Tasks and exercises:
A - List every shell command shown in the quoted patch description of the virtio-pstore thread below.
B - Carry on the virtio-pstore patch thread below, starting from the point where it stops.

Given passage:
++++++++++++++++++++
Linux virtualization list

* Re: [PATCH 2/3] qemu: Implement virtio-pstore device
From: Namhyung Kim @ 2016-07-18 14:21 UTC (permalink / raw)
  To: Stefan Hajnoczi
  Cc: Tony Luck, Radim Kr??m????, Kees Cook, kvm, Michael S. Tsirkin,
	Anton Vorontsov, LKML, Steven Rostedt, qemu-devel, Minchan Kim,
	Anthony Liguori, Colin Cross, Paolo Bonzini, virtualization,
	Ingo Molnar
In-Reply-To: <20160718100353.GA15163@stefanha-x1.localdomain>

Hello,

On Mon, Jul 18, 2016 at 11:03:53AM +0100, Stefan Hajnoczi wrote:
> On Mon, Jul 18, 2016 at 01:37:40PM +0900, Namhyung Kim wrote:
> > From: Namhyung Kim <namhyung@gmail.com>
> > 
> > Add virtio pstore device to allow kernel log files saved on the host.
> > It will save the log files on the directory given by pstore device
> > option.
> > 
> >   $ qemu-system-x86_64 -device virtio-pstore,directory=dir-xx ...
> > 
> >   (guest) # echo c > /proc/sysrq-trigger
> > 
> >   $ ls dir-xx
> >   dmesg-0.enc.z  dmesg-1.enc.z
> > 
> > The log files are usually compressed using zlib.  Users can see the log
> > messages directly on the host or on the guest (using pstore filesystem).
++++++++++++++++++++
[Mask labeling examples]

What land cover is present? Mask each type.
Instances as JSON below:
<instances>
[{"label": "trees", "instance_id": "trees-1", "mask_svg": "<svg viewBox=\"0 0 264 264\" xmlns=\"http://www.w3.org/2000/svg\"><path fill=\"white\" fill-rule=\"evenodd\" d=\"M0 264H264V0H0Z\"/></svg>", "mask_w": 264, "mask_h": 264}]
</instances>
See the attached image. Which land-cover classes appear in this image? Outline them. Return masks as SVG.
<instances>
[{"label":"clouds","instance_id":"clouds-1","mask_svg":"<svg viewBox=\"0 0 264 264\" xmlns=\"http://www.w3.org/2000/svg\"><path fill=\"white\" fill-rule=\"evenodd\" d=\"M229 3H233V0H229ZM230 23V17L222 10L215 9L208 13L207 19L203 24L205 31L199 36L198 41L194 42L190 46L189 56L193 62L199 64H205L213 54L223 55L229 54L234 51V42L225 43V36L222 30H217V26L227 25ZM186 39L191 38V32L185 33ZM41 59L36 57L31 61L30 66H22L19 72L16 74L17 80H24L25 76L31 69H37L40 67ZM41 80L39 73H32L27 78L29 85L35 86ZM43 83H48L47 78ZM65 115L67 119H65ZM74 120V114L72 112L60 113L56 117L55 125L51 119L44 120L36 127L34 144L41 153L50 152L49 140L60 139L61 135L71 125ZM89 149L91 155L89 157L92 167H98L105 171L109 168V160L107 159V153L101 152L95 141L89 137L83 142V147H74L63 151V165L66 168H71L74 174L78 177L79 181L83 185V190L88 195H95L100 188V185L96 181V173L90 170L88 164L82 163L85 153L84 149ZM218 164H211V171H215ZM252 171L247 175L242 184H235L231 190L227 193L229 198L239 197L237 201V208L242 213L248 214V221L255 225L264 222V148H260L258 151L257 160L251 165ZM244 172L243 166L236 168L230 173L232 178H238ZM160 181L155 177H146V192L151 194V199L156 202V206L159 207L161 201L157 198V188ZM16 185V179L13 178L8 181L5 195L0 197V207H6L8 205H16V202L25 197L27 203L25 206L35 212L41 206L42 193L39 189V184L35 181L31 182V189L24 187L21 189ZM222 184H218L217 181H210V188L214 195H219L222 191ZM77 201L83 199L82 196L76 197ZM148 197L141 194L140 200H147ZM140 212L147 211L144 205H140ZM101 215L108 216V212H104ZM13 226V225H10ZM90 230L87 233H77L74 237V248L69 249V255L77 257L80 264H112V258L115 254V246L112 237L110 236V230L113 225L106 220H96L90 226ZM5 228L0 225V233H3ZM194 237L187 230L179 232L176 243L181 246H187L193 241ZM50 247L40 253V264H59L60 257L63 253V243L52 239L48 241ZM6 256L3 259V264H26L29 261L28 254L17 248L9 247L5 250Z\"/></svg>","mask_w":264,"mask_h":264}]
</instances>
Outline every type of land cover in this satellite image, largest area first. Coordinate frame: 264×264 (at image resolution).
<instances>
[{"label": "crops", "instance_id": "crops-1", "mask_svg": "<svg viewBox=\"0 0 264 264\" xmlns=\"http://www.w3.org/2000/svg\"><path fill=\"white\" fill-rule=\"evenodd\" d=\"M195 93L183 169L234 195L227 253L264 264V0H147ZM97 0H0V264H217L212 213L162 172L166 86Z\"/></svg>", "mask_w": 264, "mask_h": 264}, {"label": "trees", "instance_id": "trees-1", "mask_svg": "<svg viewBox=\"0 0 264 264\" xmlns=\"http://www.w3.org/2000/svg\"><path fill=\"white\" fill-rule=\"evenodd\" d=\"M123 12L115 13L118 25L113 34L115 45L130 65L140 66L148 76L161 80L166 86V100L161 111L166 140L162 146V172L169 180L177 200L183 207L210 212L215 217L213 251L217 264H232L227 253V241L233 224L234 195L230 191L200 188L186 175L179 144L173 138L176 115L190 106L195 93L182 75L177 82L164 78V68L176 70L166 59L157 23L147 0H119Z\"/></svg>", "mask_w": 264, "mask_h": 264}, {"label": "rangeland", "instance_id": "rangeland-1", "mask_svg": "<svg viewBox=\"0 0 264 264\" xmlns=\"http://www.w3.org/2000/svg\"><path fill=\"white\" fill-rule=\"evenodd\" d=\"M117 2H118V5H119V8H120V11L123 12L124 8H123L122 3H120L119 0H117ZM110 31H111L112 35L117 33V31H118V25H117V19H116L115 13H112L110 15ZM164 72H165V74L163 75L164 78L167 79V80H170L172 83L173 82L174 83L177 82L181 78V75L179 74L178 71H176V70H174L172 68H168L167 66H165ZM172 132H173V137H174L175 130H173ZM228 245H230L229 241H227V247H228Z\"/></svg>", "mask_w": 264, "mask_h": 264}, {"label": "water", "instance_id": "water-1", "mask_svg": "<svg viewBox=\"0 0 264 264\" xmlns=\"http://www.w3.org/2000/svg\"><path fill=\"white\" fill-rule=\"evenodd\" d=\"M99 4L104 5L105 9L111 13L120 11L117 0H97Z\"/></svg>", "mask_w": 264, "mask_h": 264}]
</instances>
++++++++++++++++++++
Replies:
A -
qemu-system-x86_64 -device virtio-pstore,directory=dir-xx ...
echo c > /proc/sysrq-trigger
ls dir-xx

B -
> 
> The implementation is synchronous (i.e. can pause guest code execution),
> does not handle write errors, and does not limit the amount of data the
> guest can write.  This is sufficient for ad-hoc debugging and usage with
> trusted guests.
> 
> If you want this to be available in environments where the guest isn't
> trusted then there must be a limit on how much the guest can write or
> some kind of log rotation.

Right.  The synchronous IO is required by the pstore subsystem
implementation AFAIK (it uses a single psinfo->buf in the loop).  And
I agree that it should have a way to handle write errors and to limit
amount of data.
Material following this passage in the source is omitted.